Pathfinder 1は、従来の飛行船とは異なるユニークな設計を誇っている。このヘリウム充填飛行船は、96個の溶接されたチタン製ハブと288本の炭素繊維強化ポリマー製チューブで構成されており、初期の飛行船で使用されていた水素に代わるはるかに安全な不燃性ヘリウムを揚力ガスとして使用できるほど軽量である。

12基の電気モーターと4つのフィン・ラダーを装備したPathfinder 1は、垂直離着陸(VTOL)が可能で、最高時速75マイル(120km)に達することができる。この飛行船は、耐久性のあるラミネート加工されたTedlar製の外層に、リップストップナイロン製の13個のヘリウムバッグが収納されており、それぞれにガスレベルを監視するライダーシステムが装備されている。

また、この飛行船はハイブリッド推進システムを採用しており、150キロワットのディーゼル発電機2台と24個のバッテリーを組み合わせて電気モーターに電力を供給する。現在のモデルはヘリウムを使用しているが、LTA Researchは将来のバージョンで水素を使用することを想定しており、燃料電池やターボジェネレーターの燃料として、さらには追加の揚力ガスとして使用する可能性もある。

Pathfinder 1のテストと計画

報告によると、LTA Researchは耐空証明を取得しているが、具体的な詳細はまだ公表されていない。Pathfinder 1はシングルパイロット用に設計されており、初期飛行テストではデュアルコントロールと2人目のパイロットが搭乗する。ドイツのZeppelin社によって設計されたゴンドラには最大14人が搭乗可能だが、試験中は必要な人員のみが搭乗する。
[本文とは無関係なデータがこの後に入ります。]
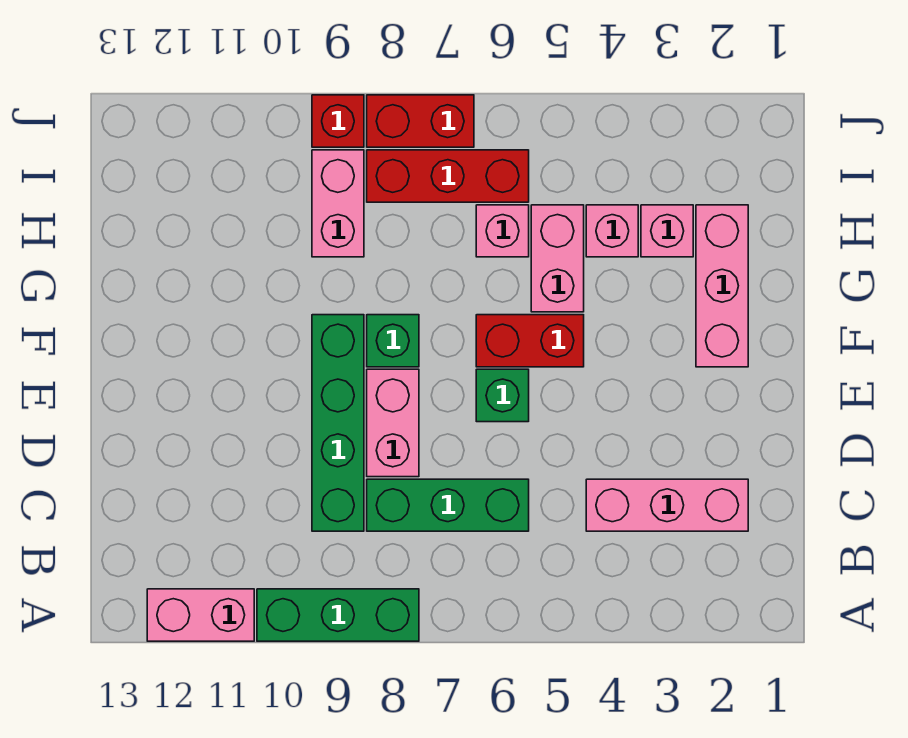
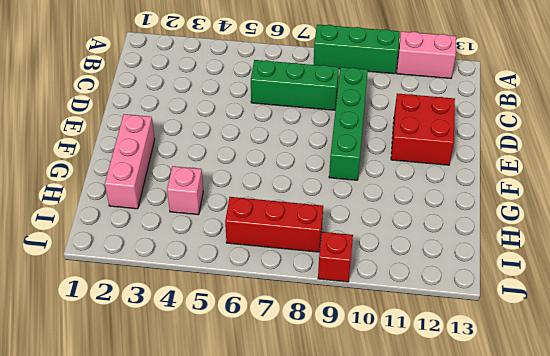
red brick D11:E12 level 1 -> none
none -> pink brick C2:C4 level 1
none -> pink brick D8:E8 level 1
none -> green brick E6 level 1

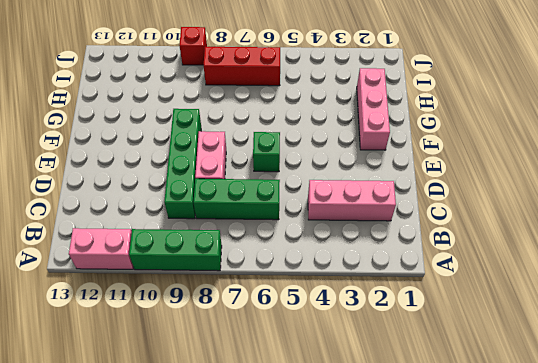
none -> red brick F5:F6 level 1
none -> green brick F8 level 1
none -> pink brick G5:H5 level 1

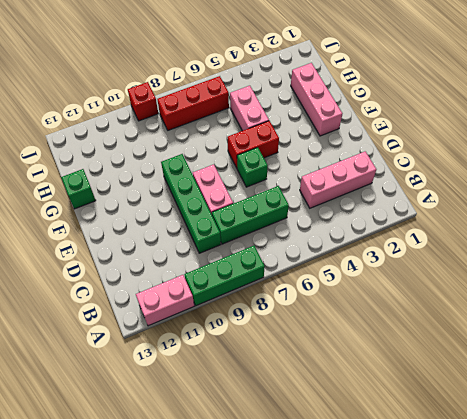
green brick G13 level 1 -> green brick F8 level 1
none -> pink brick H3 level 1
none -> pink brick H4 level 1
none -> pink brick H6 level 1

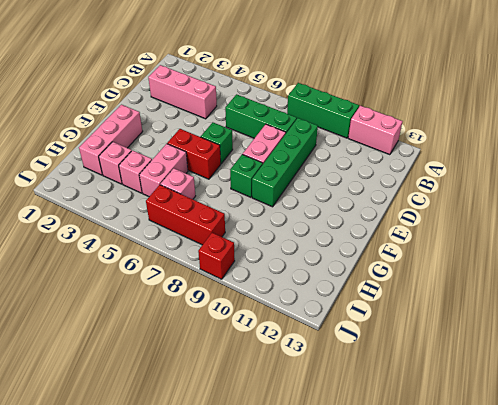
none -> pink brick H9:I9 level 1
none -> red brick J7:J8 level 1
Pathfinder 1号は、カリフォルニアで大規模な飛行試験を行った後、LTA Researchが将来の製造目的で取得したオハイオ州アクロンの旧グッドイヤー・エアドック飛行船格納庫に移行する予定である。全長590フィート(180メートル)の大型飛行船、Pathfinder 3はすでに開発中である。

人道的・貨物ミッション

LTA Researchは、飛行船が人道的ミッションで重要な役割を果たすことを想定しており、陸路ではアクセスできない地域に貨物や人員を届ける。Brin氏の非営利団体であるGlobal Support and Developmentは、このようなミッションを海上で実施してきた実績があり、Pathfinder飛行船によってその取り組みを空にも拡大する可能性がある。

Pathfinder 1の耐空証明書の有効期限は1年だが、LTAは180日以内にテストプログラムを完了させる予定だ。FAAによる許可は、この革新的な飛行船技術の開発における重要なマイルストーンであり、Pathfinder 1号が初飛行試験を行う様子を世界中が見守ることになる。

Sergey Brin氏の飛行船Pathfinder 1がFAAからテスト飛行の許可を得たことで、飛行船技術の未来は有望視されている。そのユニークなデザインと能力により、この飛行船はインフラが限られた地域での貨物輸送や人道的任務に革命をもたらす可能性がある。耐空証明書の発行は、屋外での飛行テストを可能にし、Brin氏のビジョンを現実に近づける重要な前進である。